Extracted page text data

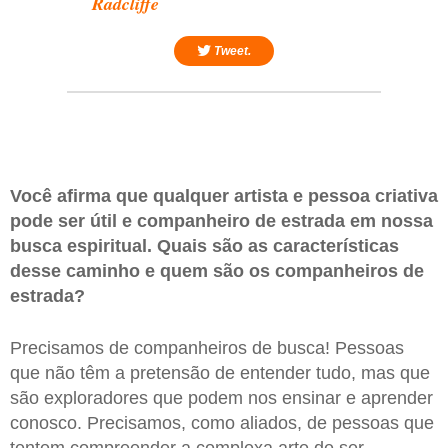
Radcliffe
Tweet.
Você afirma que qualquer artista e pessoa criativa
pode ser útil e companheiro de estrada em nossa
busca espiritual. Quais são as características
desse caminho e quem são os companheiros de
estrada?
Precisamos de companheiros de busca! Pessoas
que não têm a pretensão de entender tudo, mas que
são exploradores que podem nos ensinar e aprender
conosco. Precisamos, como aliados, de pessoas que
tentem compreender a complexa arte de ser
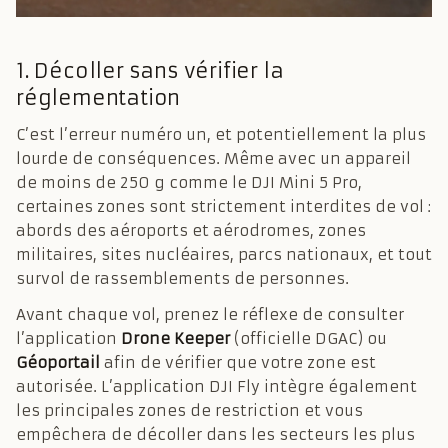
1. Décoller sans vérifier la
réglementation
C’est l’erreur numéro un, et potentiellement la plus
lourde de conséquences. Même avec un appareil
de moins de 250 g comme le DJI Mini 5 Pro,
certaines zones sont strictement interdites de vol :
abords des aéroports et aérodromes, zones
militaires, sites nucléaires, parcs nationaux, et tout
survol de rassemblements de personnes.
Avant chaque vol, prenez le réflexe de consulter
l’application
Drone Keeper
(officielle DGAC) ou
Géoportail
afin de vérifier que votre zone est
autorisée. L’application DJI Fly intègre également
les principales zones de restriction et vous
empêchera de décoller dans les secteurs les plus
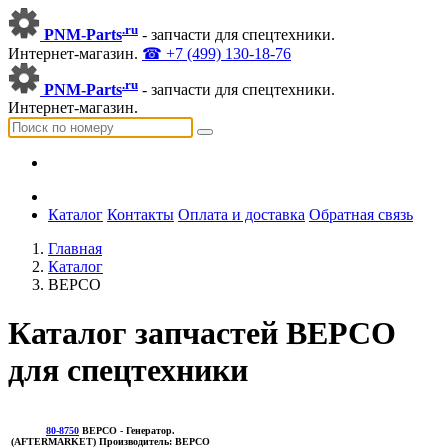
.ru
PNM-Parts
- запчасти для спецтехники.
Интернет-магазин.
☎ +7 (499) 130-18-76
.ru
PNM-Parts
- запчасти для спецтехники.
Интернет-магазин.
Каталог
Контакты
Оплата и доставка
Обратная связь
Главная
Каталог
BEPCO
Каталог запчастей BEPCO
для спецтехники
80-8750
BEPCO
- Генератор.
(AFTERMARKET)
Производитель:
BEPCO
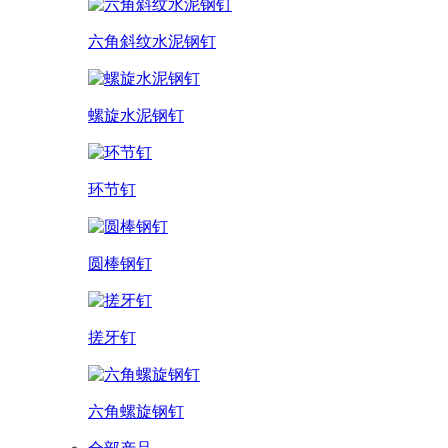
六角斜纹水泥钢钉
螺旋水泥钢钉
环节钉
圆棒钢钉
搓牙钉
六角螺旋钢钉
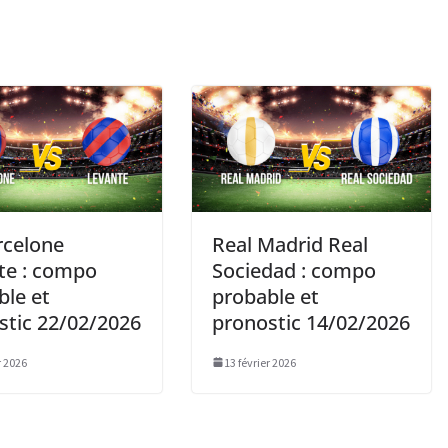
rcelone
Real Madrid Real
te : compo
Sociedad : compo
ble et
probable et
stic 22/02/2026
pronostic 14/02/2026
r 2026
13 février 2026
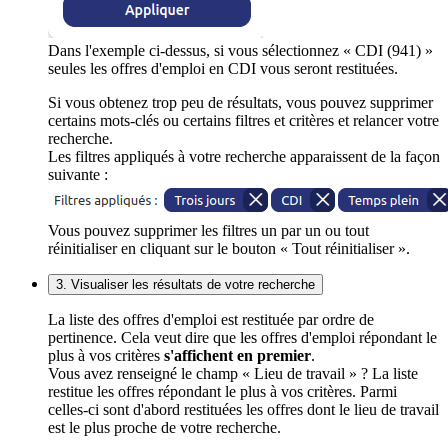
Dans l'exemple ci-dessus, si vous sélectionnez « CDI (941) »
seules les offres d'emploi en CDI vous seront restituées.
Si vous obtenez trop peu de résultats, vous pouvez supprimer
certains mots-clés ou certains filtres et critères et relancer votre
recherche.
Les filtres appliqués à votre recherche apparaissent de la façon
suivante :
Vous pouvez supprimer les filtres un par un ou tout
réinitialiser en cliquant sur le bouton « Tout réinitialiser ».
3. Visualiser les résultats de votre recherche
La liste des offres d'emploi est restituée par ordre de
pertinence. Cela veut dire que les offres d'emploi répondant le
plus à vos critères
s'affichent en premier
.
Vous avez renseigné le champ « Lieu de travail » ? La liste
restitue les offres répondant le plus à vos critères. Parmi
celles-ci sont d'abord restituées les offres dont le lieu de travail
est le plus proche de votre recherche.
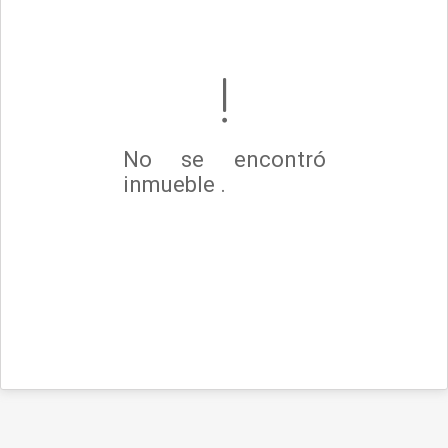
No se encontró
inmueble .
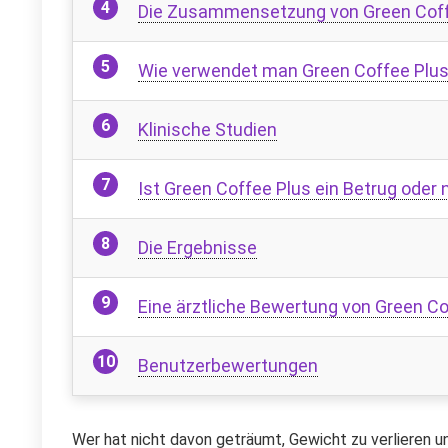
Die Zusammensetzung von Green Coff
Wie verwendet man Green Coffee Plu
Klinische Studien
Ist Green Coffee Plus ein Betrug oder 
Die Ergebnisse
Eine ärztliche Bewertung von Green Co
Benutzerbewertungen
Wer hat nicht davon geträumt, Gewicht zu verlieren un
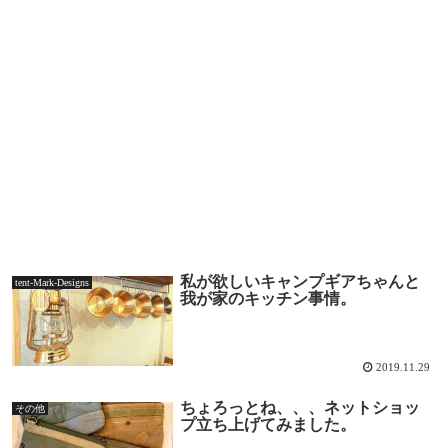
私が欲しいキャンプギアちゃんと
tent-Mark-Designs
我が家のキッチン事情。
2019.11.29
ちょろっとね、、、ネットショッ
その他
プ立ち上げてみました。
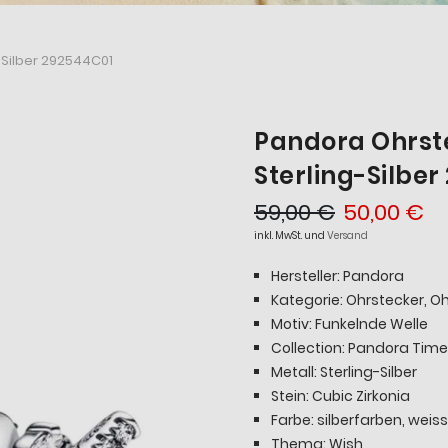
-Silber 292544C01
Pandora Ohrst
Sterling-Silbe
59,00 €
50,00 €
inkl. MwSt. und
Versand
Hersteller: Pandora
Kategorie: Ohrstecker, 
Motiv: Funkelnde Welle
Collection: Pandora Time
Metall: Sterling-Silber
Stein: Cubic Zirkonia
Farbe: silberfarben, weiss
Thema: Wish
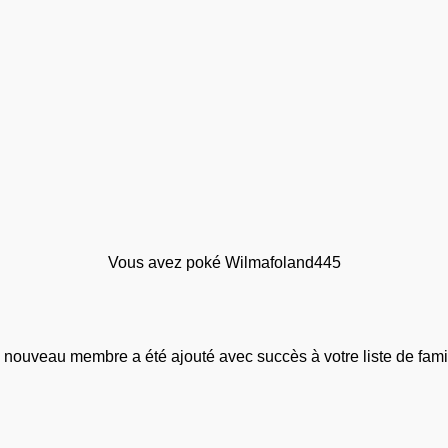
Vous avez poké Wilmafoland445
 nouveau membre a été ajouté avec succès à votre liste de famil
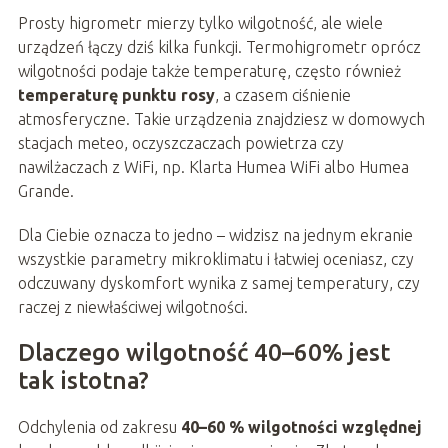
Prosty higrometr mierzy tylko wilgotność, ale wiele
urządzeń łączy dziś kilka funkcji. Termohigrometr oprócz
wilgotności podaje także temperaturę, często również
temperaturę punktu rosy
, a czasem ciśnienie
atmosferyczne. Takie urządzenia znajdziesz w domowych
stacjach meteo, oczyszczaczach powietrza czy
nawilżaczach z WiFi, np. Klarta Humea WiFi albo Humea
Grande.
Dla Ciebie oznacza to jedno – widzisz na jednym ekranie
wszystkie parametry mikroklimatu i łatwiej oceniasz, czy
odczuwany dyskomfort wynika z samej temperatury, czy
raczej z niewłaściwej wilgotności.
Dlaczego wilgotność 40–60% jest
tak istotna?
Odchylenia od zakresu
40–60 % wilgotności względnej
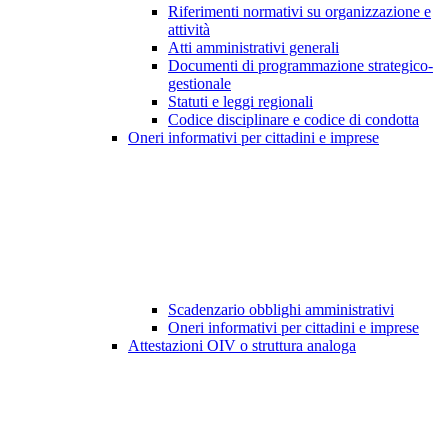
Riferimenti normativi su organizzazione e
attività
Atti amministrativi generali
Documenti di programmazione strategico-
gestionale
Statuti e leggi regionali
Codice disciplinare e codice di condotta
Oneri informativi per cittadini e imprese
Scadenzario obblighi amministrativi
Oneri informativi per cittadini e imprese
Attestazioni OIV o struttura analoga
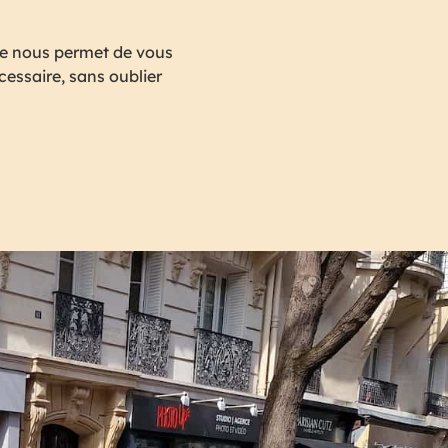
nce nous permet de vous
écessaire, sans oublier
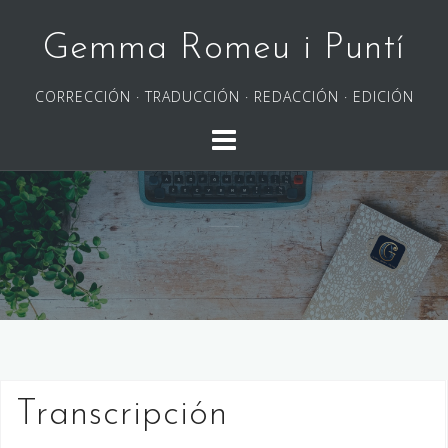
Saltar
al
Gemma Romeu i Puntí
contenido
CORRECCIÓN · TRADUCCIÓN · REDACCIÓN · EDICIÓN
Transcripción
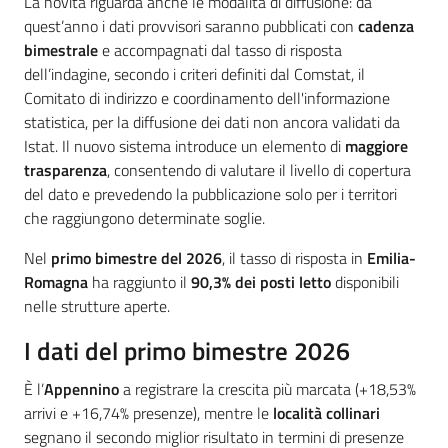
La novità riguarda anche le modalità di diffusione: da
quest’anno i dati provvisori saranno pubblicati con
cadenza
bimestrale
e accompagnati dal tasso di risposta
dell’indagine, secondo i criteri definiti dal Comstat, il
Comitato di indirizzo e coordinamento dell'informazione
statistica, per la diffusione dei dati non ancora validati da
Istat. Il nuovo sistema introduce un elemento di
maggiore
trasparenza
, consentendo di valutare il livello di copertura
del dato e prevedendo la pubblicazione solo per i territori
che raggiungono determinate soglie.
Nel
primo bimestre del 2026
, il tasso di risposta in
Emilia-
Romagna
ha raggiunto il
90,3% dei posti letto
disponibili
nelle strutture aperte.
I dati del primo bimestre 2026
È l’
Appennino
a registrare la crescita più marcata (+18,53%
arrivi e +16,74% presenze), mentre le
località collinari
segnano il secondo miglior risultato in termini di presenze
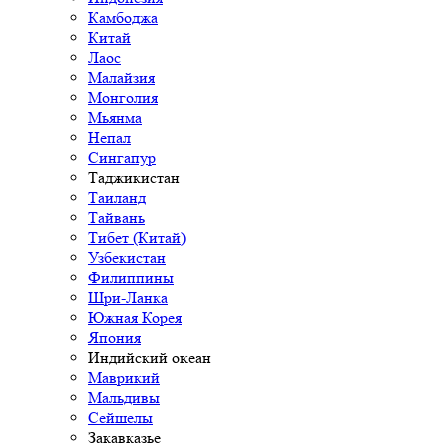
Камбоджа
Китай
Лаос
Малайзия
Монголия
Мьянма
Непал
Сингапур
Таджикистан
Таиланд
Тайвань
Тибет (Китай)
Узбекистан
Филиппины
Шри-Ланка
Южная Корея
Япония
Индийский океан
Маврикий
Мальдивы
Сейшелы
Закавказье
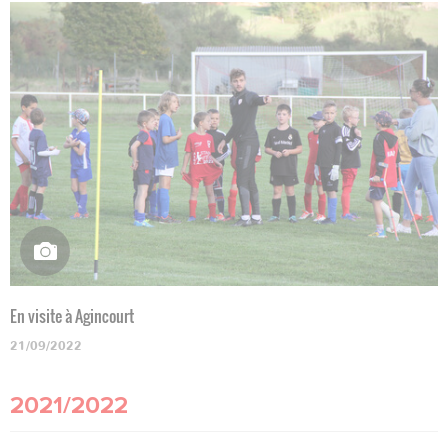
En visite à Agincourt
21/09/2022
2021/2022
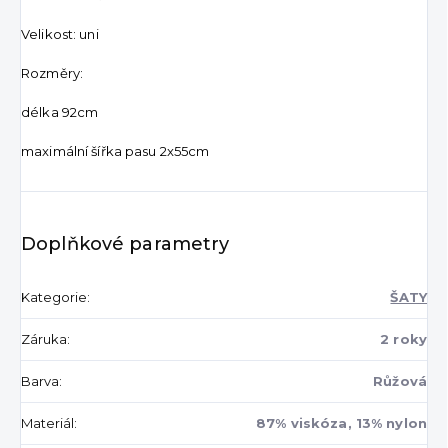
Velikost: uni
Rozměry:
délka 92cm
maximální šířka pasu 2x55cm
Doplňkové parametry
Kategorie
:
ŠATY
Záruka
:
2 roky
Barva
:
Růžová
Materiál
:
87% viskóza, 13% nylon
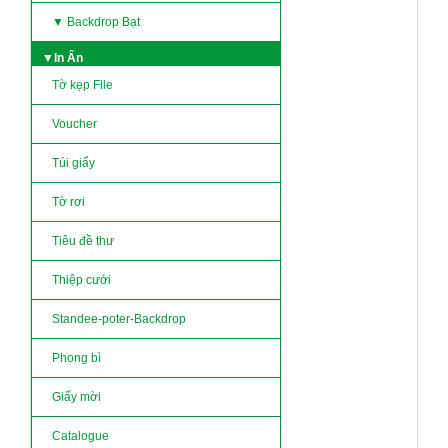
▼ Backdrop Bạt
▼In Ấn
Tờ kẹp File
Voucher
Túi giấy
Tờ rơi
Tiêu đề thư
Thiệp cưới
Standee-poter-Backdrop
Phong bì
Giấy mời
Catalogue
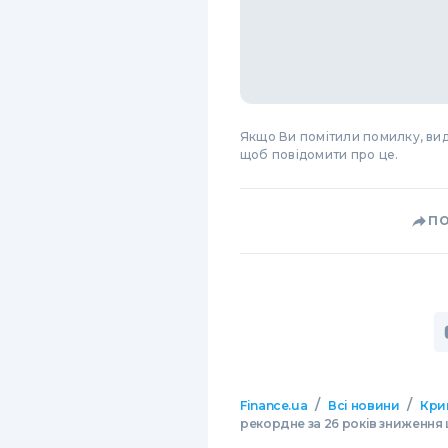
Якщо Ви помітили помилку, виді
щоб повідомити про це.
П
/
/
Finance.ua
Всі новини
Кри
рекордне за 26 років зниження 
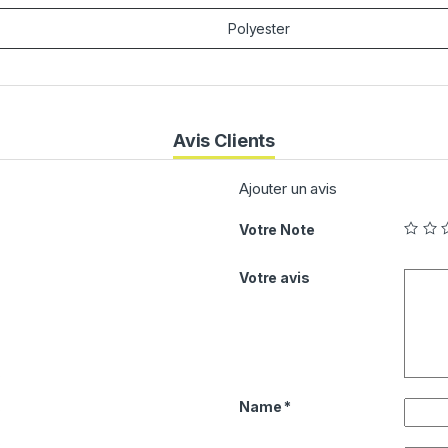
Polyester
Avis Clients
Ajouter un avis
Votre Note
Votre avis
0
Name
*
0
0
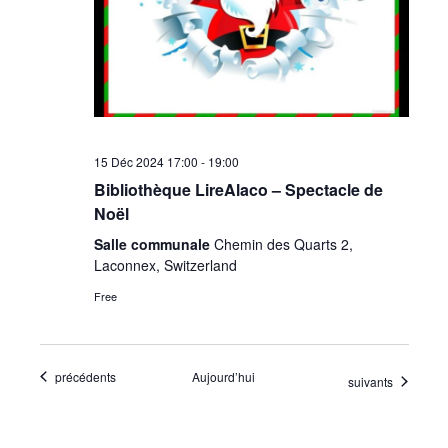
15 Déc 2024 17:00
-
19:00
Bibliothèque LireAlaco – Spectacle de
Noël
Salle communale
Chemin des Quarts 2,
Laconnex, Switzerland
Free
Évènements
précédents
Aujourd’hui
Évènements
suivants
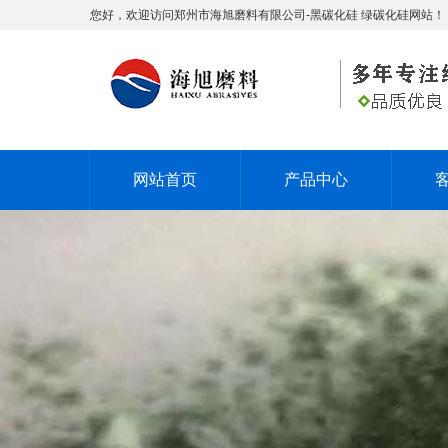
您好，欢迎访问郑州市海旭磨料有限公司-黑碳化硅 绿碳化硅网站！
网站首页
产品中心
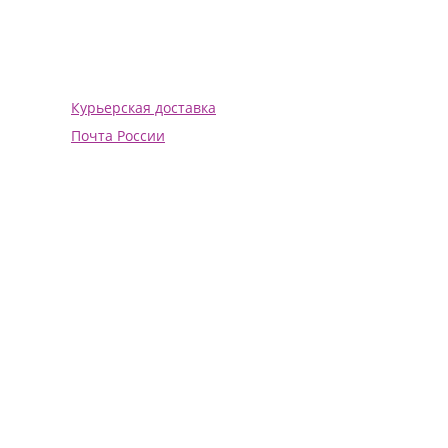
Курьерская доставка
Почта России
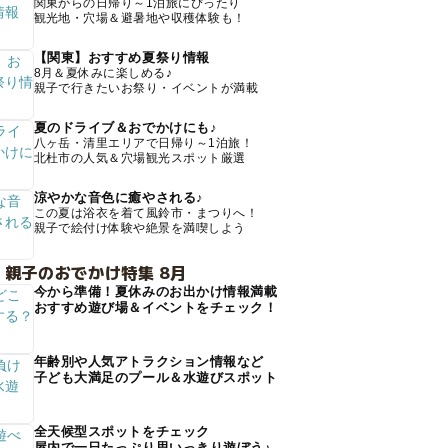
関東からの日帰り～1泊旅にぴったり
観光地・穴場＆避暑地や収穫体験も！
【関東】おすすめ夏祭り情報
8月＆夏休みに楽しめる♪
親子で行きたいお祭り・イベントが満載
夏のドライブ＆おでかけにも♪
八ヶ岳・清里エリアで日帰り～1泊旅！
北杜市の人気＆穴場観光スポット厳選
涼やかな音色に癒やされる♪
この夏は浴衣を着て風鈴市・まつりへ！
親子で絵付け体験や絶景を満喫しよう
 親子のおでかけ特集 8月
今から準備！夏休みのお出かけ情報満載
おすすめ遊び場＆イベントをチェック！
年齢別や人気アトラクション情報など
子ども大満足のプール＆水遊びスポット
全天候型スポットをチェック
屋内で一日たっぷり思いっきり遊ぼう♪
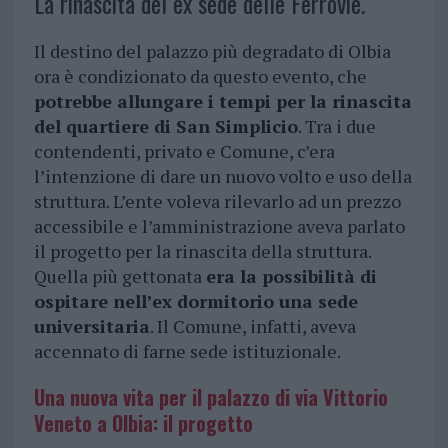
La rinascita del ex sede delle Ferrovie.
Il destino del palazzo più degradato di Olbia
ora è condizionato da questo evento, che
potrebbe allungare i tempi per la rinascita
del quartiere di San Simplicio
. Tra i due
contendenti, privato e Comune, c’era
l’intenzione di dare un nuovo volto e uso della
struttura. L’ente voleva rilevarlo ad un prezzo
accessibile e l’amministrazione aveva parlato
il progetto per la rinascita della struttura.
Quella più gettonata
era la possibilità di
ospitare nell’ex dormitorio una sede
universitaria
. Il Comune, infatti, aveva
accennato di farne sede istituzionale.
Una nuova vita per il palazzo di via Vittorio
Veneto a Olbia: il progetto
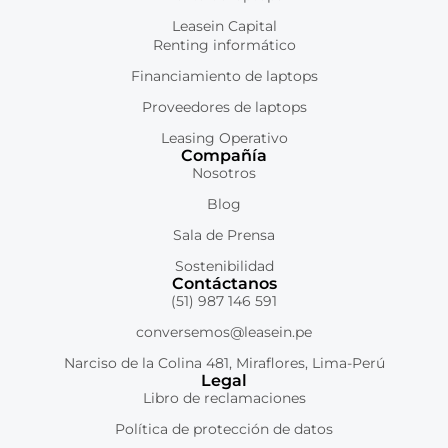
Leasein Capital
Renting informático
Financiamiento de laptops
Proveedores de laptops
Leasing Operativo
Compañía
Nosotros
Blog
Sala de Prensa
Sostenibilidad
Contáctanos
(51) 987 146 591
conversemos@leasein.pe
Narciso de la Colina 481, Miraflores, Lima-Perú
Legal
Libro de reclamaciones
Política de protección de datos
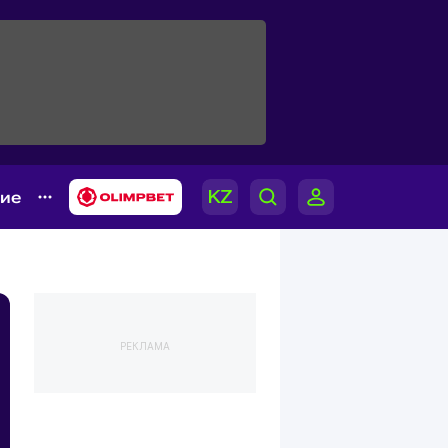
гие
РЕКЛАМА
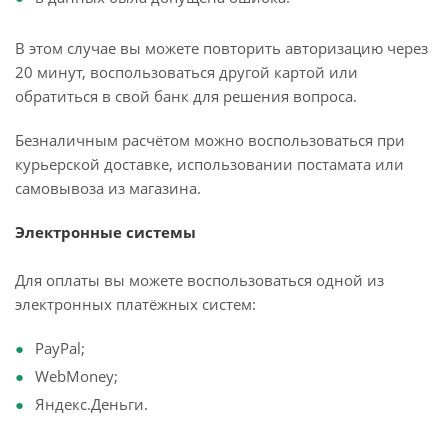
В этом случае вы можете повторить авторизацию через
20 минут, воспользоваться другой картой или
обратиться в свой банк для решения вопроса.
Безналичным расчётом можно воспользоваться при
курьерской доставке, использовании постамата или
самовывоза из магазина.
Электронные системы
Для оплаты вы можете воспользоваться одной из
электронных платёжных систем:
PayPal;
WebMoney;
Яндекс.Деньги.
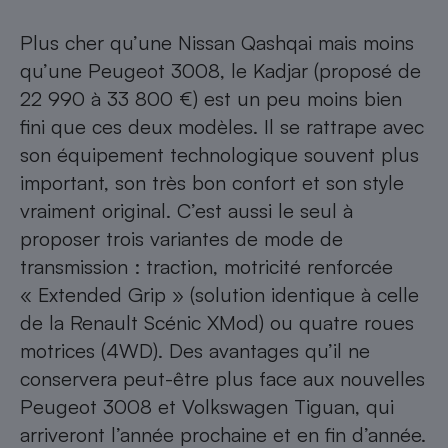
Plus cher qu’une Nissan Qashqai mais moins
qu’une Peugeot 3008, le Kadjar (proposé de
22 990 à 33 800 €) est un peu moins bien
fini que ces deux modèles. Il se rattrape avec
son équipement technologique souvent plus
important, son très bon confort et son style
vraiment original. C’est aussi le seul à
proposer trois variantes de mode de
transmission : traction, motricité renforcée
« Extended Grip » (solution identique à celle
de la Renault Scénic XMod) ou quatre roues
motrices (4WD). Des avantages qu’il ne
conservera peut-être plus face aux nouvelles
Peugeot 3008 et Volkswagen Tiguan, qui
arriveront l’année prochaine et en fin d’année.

# Assignment
Print the text lines from the start of the items above through the line containing "tentem compreender a complexa arte de ser", inclusive, copying each one without any change. Leave the pictures out of your answer.

# Exercise result
Radcliffe
Tweet.
Você afirma que qualquer artista e pessoa criativa
pode ser útil e companheiro de estrada em nossa
busca espiritual. Quais são as características
desse caminho e quem são os companheiros de
estrada?
Precisamos de companheiros de busca! Pessoas
que não têm a pretensão de entender tudo, mas que
são exploradores que podem nos ensinar e aprender
conosco. Precisamos, como aliados, de pessoas que
tentem compreender a complexa arte de ser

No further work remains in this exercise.